──────── Dataset records
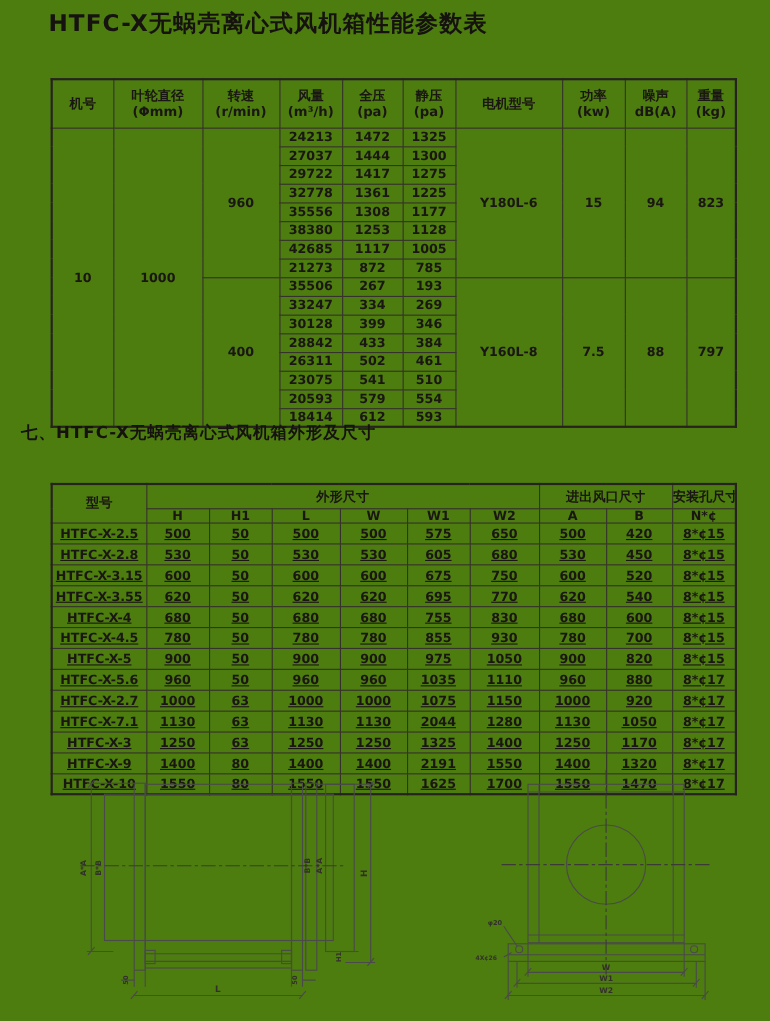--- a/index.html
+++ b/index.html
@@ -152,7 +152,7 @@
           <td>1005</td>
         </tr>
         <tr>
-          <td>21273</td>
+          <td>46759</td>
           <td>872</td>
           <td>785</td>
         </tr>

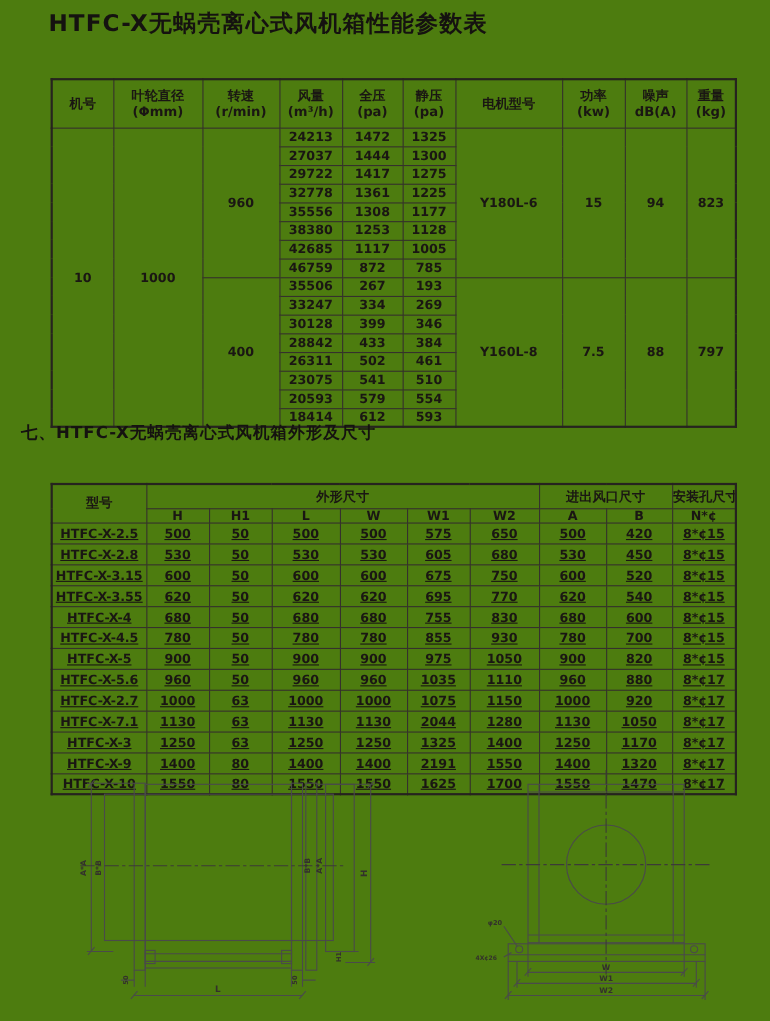--- a/index.html
+++ b/index.html
@@ -179,7 +179,7 @@
         <tr>
           <td>28842</td>
           <td>433</td>
-          <td>384</td>
+          <td>209</td>
         </tr>
         <tr>
           <td>26311</td>

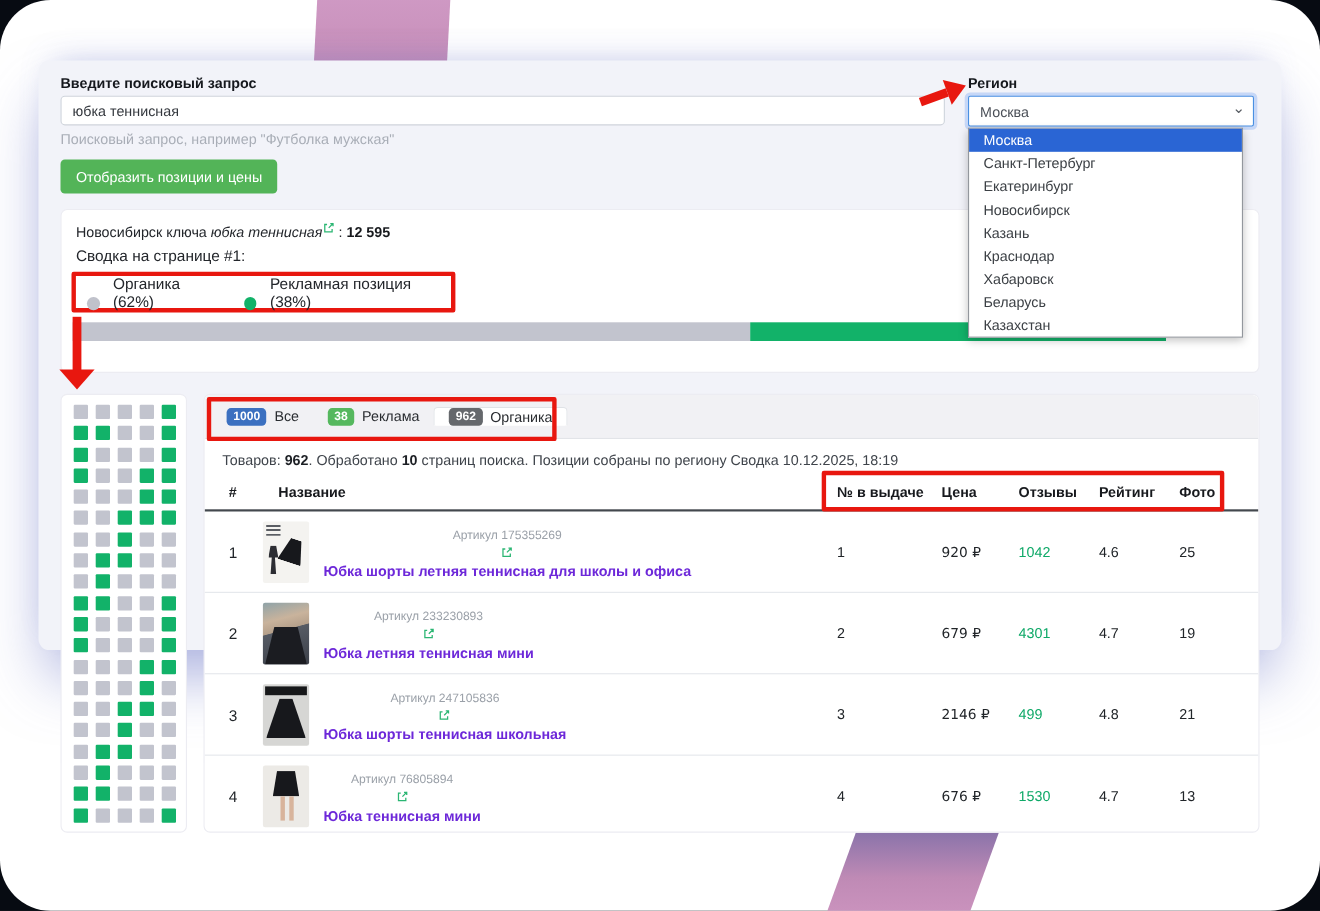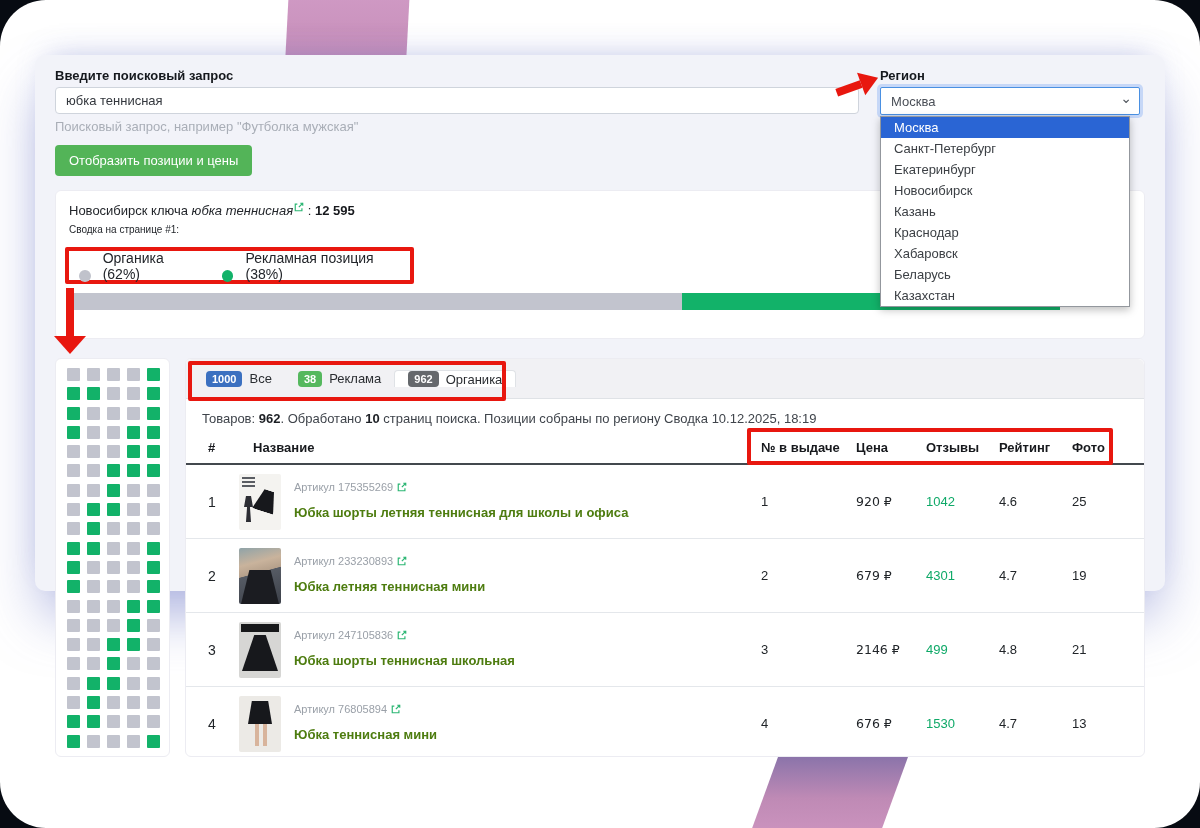--- a/index.html
+++ b/index.html
@@ -38,7 +38,7 @@
   .freq{position:absolute;left:13px;top:11px;font-size:13px;color:#23262b;}
   .freq i{font-style:italic;}
   .freq b{color:#17191d;}
-  .svodka{position:absolute;left:13px;top:33px;font-size:10px;color:#23262b;}
+  .svodka{position:absolute;left:13px;top:33px;font-size:14px;color:#23262b;}
   .legend-box{position:absolute;left:9px;top:56px;width:331px;height:29px;
     border:4px solid #e8170f;border-radius:2px;display:flex;align-items:center;
     gap:20px;padding-left:10px;}

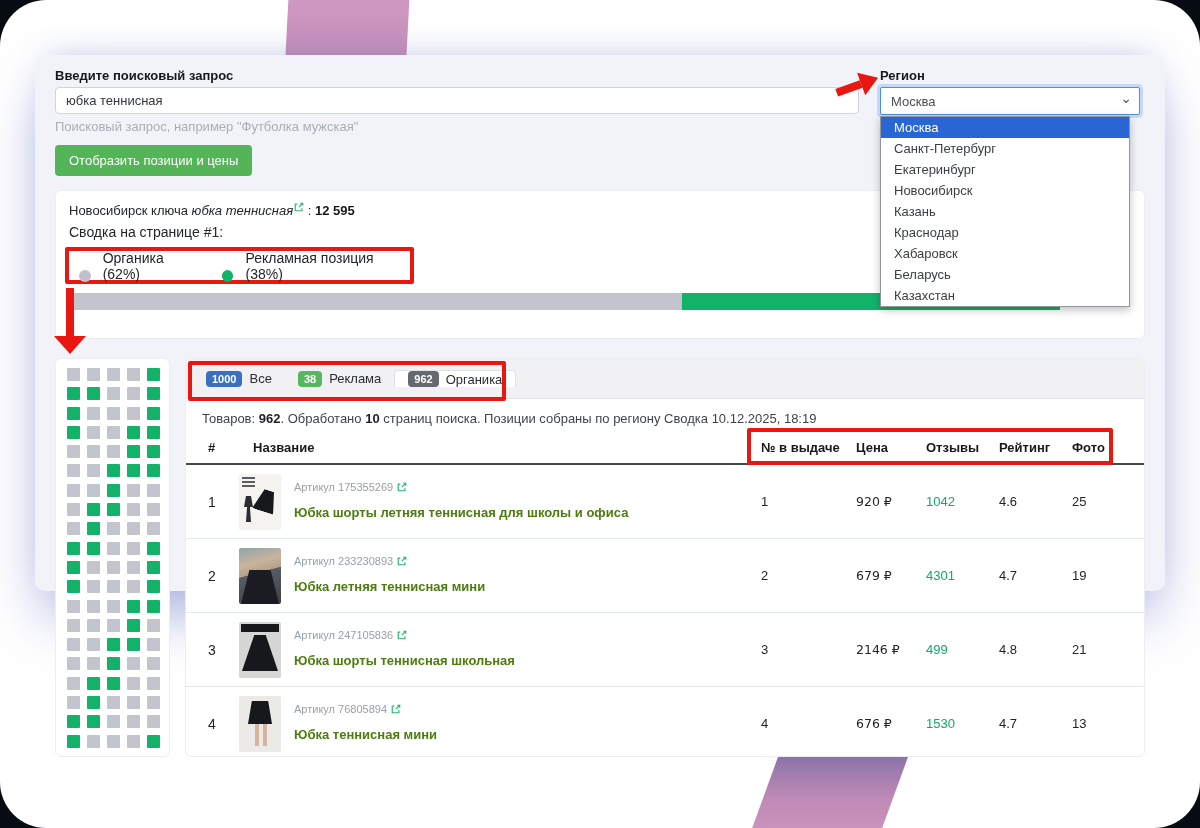--- a/index.html
+++ b/index.html
@@ -105,7 +105,7 @@
   .v4{background:#eceae6;}
   .v4 .skirt{left:9px;top:5px;width:24px;height:23px;clip-path:polygon(16% 0,84% 0,100% 100%,0 100%);}
   .v4::after{content:"";position:absolute;left:16px;top:28px;width:4px;height:22px;background:#d8b49c;box-shadow:8px 0 0 #d8b49c;}
-  .art{display:flex;align-items:center;gap:4px;}
+  .art{display:flex;align-items:center;gap:4px;flex-direction:column;}
   .art-text{font-size:11px;color:#9aa0a8;}
   .ext{width:10px;height:10px;}
   .prod{position:absolute;left:108px;top:16px;}

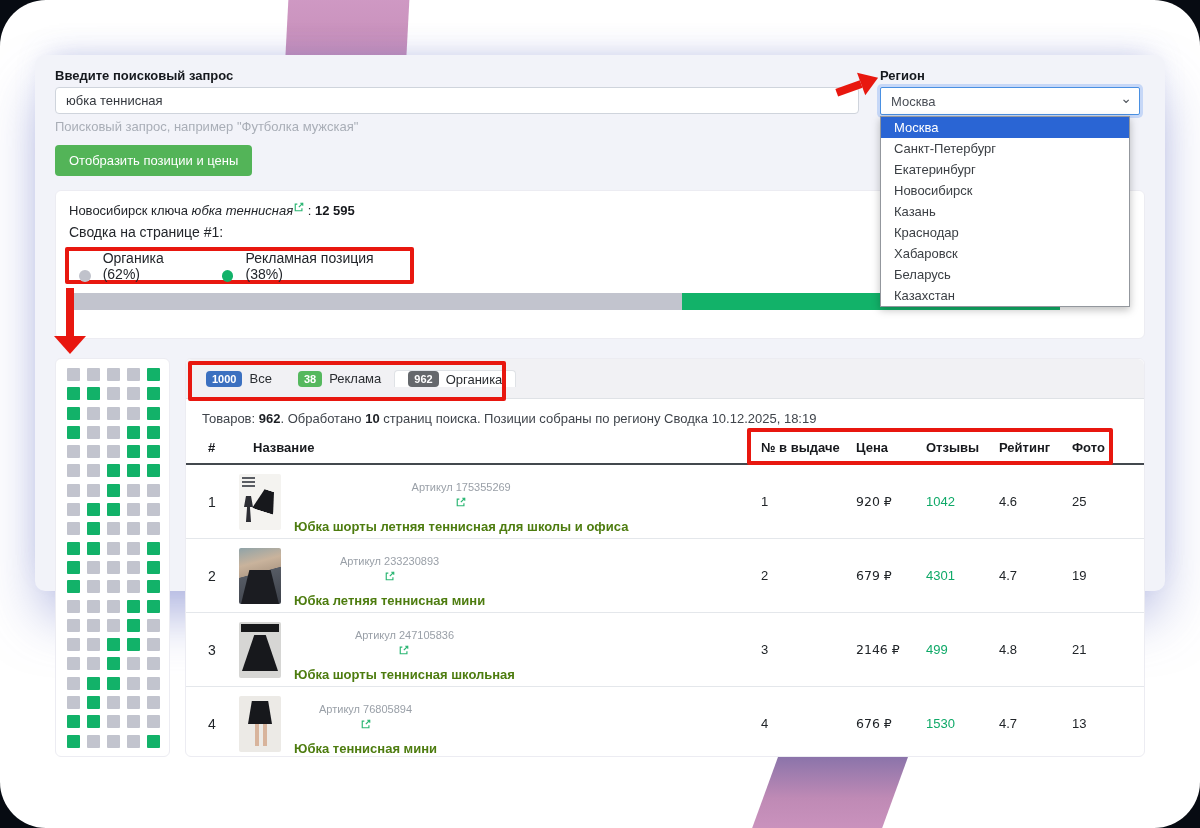--- a/index.html
+++ b/index.html
@@ -109,7 +109,7 @@
   .art-text{font-size:11px;color:#9aa0a8;}
   .ext{width:10px;height:10px;}
   .prod{position:absolute;left:108px;top:16px;}
-  .ptitle{margin-top:12px;font-size:13px;font-weight:bold;color:#4d7c0f;max-width:440px;}
+  .ptitle{margin-top:5px;font-size:13px;font-weight:bold;color:#6d28d9;max-width:440px;}
   .freq-ext{width:10px;height:10px;vertical-align:3px;margin-left:1px;}
 </style>
 </head>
────────────────
Copy each line of the entries that includes the word "background".

   .v4{background:#eceae6;}
   .v4::after{content:"";position:absolute;left:16px;top:28px;width:4px;height:22px;background:#d8b49c;box-shadow:8px 0 0 #d8b49c;}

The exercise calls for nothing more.